Every library has at least one keyword-searchable index of magazines and journals, and may even have a special index that covers your subject area. Try typing in the words that come closest to your topic, and see what happens.
Use it on your first draft to get your bearings, or on your final draft to check the way you’ve organized your paragraphs. Many papers may have more than that, but if yours has less, you probably skimped in the endless hours in the library department.

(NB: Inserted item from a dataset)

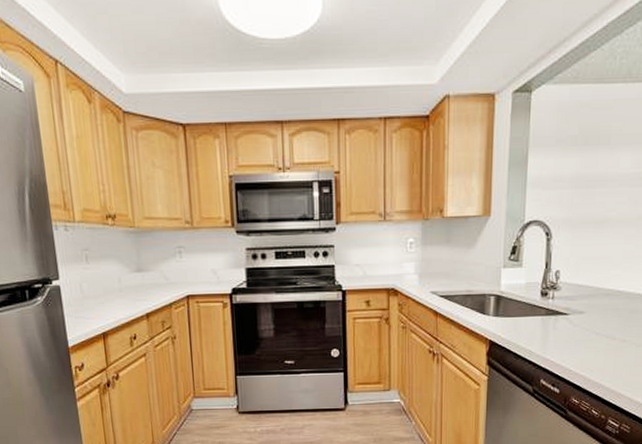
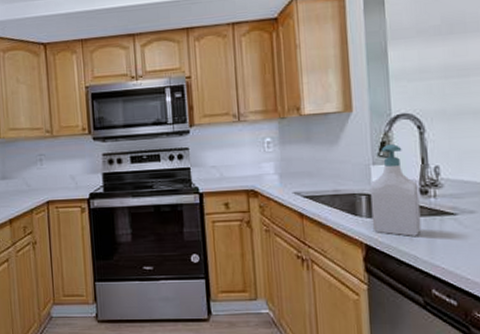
soap bottle: none [497,248,540,333] -> present [370,143,422,236]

Even better, papers should draw on a variety of sources, which usually boils down to books, essays, journal articles and/or magazines.No more than one third of your sources should come from magazines or the internet, unless they refer to actual data.If your entire argument is built upon a stack of Newsweeks, it will tremble in the slightest breeze. Try to use several different types of sources in your research.So psych* would be searched as psychology, psychiatry, and psychotherapy, all at the same time.But it would also drag in psychotic, psychobabble and psychosomatic, so use truncation with caution. By the time you finish your research and writing, you might well be genuinely sick to death of your topic (ask any graduate student who's just completed a dissertation! But if you're bored when you start, you've already defeated yourself, and turned a potentially interesting assignment into yet more drudgery. If cloning is too broad for a five page paper, what about cloning Elvis? Make sure that you find this topic genuinely interesting, or find some aspect of it that is especially cool. If your topic is way too broad, try homing in on some part of that topic, and exploring that area in more depth.Kind of like a sixth sense, or a really obscure super power. Remember that most of the interface you deal with aren't really librarians, they're student workers, clerical staff, or whoever else could be dragooned into helping to fill the long hours on the firing line.In your first draft, say what you have to say, then punch it up or trim it down as need be. Outlining is a genuine pain, which I personally put in the same category as cleaning the litter box - a necessary evil. You should seek out and befriend a competent and helpful reference librarian early on, like Buffy found Giles.If you get zip, try thinking of alternate terms, synonyms, slang etc. Usually you get way too much, because in our haste to get everything online, we've indexed everything to death.So a search on alligators turns up everything from wildlife to recipes.